_WHAT THIS TASK INVOLVES:_
Please pull out each line from the records below that contains the string "Diderot", treating uppercase and lowercase as different.

_AVAILABLE DATA:_
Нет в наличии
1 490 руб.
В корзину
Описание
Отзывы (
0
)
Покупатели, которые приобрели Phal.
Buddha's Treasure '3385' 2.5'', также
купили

* * *

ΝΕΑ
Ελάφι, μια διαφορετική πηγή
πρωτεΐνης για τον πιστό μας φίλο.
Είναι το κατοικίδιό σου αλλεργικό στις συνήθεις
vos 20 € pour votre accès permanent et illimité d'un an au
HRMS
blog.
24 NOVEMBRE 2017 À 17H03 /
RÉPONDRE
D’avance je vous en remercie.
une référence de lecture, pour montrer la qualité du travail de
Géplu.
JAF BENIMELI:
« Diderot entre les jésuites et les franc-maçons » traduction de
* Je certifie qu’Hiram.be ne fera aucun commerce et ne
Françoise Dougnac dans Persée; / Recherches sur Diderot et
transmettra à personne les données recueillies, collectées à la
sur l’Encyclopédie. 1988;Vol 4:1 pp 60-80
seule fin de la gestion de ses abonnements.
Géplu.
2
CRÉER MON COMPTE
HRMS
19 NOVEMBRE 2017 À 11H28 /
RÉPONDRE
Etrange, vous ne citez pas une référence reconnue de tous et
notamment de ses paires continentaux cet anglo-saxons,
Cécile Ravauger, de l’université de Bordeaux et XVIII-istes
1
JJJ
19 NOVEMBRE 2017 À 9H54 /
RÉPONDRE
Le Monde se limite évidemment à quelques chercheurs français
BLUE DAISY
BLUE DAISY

--

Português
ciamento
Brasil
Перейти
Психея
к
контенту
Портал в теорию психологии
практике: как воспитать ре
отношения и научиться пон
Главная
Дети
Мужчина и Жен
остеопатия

_OUTPUT FOR THIS TASK:_
« Diderot entre les jésuites et les franc-maçons » traduction de
Françoise Dougnac dans Persée; / Recherches sur Diderot et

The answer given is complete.